All these contrivances of savage nations or of the strangely civilised Chinese, are meant to kill or seize the fish by natural means. It is much nearer home that we have to look to find the element of superstition prevailing, and useless customs invested with the importance of charms. An instance may be found in the case of the Sicilian fishermen, who, when in search of sword-fish, chant a jargon of words the meaning of which even they themselves do not know. The song is supposed to be some old Greek verses, which, by time and use among those ignorant of their meaning, have become so altered as to be almost unrecognisable. The fishermen regard the medley as a sure means of attracting the sword-fish, which they harpoon from the boat, when the charm, as they suppose, has brought them within reach. Far away in northern regions there is a novel method of fishing under ice, which shews more ingenuity than the simple lowering and fastening of a net. A small square hole is cut in the ice, and in this is placed an upright stick, supported by a cross pin run through it and resting at each side on the ice; the end of the stick below this cross pin is short, and to it the line is fastened with the bait and hook attached, while at the top of the stick is a piece of coloured rag. Now, though we have called the stick upright, it is meant to fall from that position and lie along the ice, until a fish seizing the bait pulls its lower end, when with a jerk it rises. This contrivance is called a 'tip-up,' from the movement which is certain to follow the seizure of the bait. The fluttering of the coloured rag, as the stick rises, tells of the capture; and a great number of these self-acting fishers and indicators may be placed near together, each having its own hole in the ice; and each, by the fluttering rag, telling its own tale the moment a fish is caught.

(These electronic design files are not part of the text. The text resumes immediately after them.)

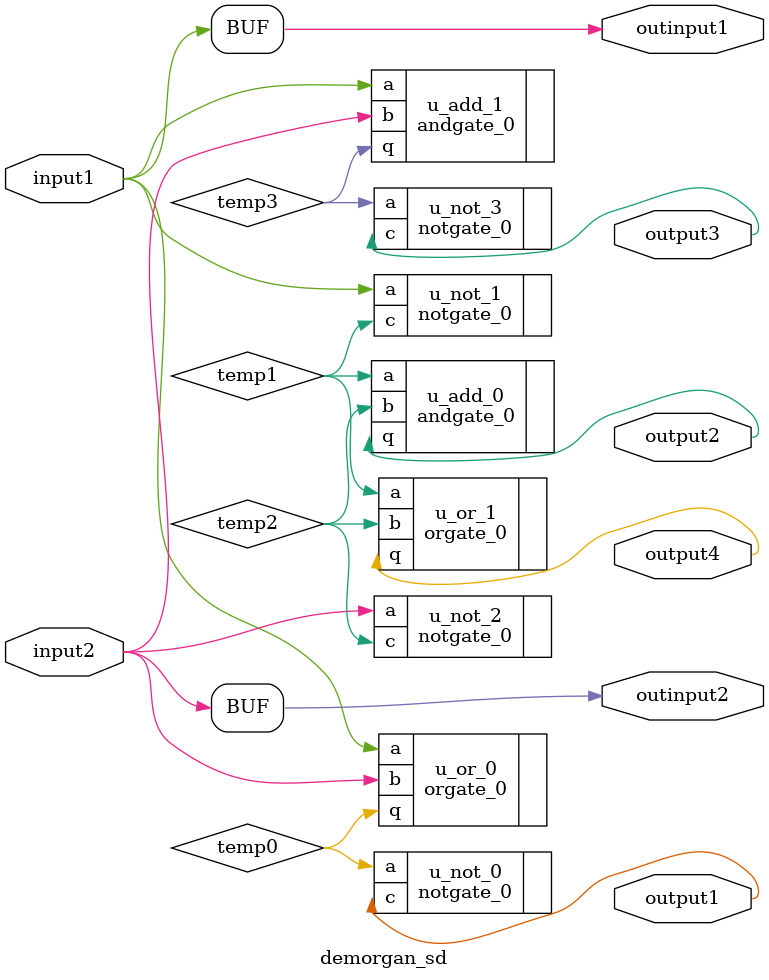
<source format=v>
`timescale 1ns / 1ps
module demorgan_sd(
  input input1,
  input input2,
  output outinput1,
  output outinput2,
  output output1,
  output output2,
  output output3,
  output output4 
    );
   assign outinput1 = input1;
   assign outinput2 = input2;
 wire temp0;
         orgate_0 u_or_0( 
         .a(input1),
         .b(input2),
         .q(temp0)
         );
         notgate_0 u_not_0(
         .a(temp0),
         .c(output1)
         );
       wire temp1;
       wire temp2;
       notgate_0 u_not_1(
              .a(input1),
              .c(temp1)
              );
       notgate_0 u_not_2(
                .a(input2),
                .c(temp2)
                 );
       andgate_0 u_add_0(
               .a(temp1),
               .b(temp2),
               .q(output2));
       orgate_0 u_or_1( 
                .a(temp1),
                .b(temp2),
                .q(output4)
                              );
      wire temp3;
      andgate_0 u_add_1(
                   .a(input1),
                   .b(input2),
                   .q(temp3)
          );
        notgate_0 u_not_3(
                .a(temp3),
                .c(output3)
                );
  endmodule


</source>
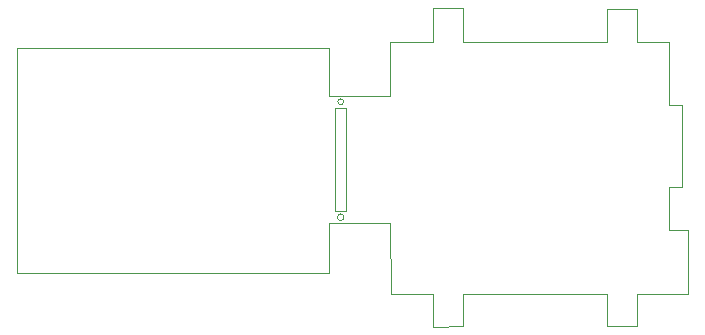
<source format=gbr>
%TF.GenerationSoftware,KiCad,Pcbnew,8.0.5*%
%TF.CreationDate,2025-02-14T01:05:17+01:00*%
%TF.ProjectId,cansatperso,63616e73-6174-4706-9572-736f2e6b6963,rev?*%
%TF.SameCoordinates,Original*%
%TF.FileFunction,Profile,NP*%
%FSLAX46Y46*%
G04 Gerber Fmt 4.6, Leading zero omitted, Abs format (unit mm)*
G04 Created by KiCad (PCBNEW 8.0.5) date 2025-02-14 01:05:17*
%MOMM*%
%LPD*%
G01*
G04 APERTURE LIST*
%TA.AperFunction,Profile*%
%ADD10C,0.050000*%
%TD*%
G04 APERTURE END LIST*
D10*
X177750001Y-70000107D02*
X177750000Y-72840000D01*
X189900000Y-72840000D01*
X189900000Y-70090000D01*
X192440000Y-70090000D01*
X192440000Y-72840000D01*
X195170000Y-72840000D01*
X195170000Y-78230000D01*
X196310000Y-78230000D01*
X196310000Y-85140000D01*
X195160000Y-85140000D01*
X195160000Y-88820000D01*
X196790955Y-88820000D01*
X196791176Y-94220000D01*
X192450000Y-94218560D01*
X192450000Y-96960000D01*
X189900000Y-96960000D01*
X189900000Y-94217956D01*
X177747920Y-94214113D01*
X177750000Y-96960000D01*
X175180000Y-96980000D01*
X175180000Y-94205157D01*
X171610000Y-94200000D01*
X171600000Y-88180000D01*
X166390000Y-88180498D01*
X166390000Y-92410000D01*
X139990000Y-92410000D01*
X139990000Y-73410000D01*
X166390000Y-73410000D01*
X166390000Y-77410000D01*
X171600000Y-77410000D01*
X171600000Y-72840000D01*
X175181395Y-72840000D01*
X175188008Y-69996225D01*
X177750001Y-70000107D01*
X167640000Y-77940000D02*
G75*
G02*
X167140000Y-77940000I-250000J0D01*
G01*
X167140000Y-77940000D02*
G75*
G02*
X167640000Y-77940000I250000J0D01*
G01*
X167840000Y-87190000D02*
X166940000Y-87190000D01*
X166940000Y-78480000D01*
X167840000Y-78480000D01*
X167840000Y-87190000D01*
X167672843Y-87700000D02*
G75*
G02*
X167107157Y-87700000I-282843J0D01*
G01*
X167107157Y-87700000D02*
G75*
G02*
X167672843Y-87700000I282843J0D01*
G01*
M02*

</source>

The tip-up not only saves the fisher the trouble of holding his line in position and watching with particular care, but also makes the fish itself 'strike' and announce that it is ready to be pulled out! In fact its ingenuity is only surpassed in the old tale of the Irish monastery, where at the neighbouring salmon-leap a large pot was hung so as to be just clear of the falling water, but in the way of any salmon that leaped recklessly; and a bell was placed so that the fish could not fail to ring its own knell as it fell; thus announcing to the good brothers at the monastery that he was there, not only secured, but actually in the pot, ready to be boiled for dinner.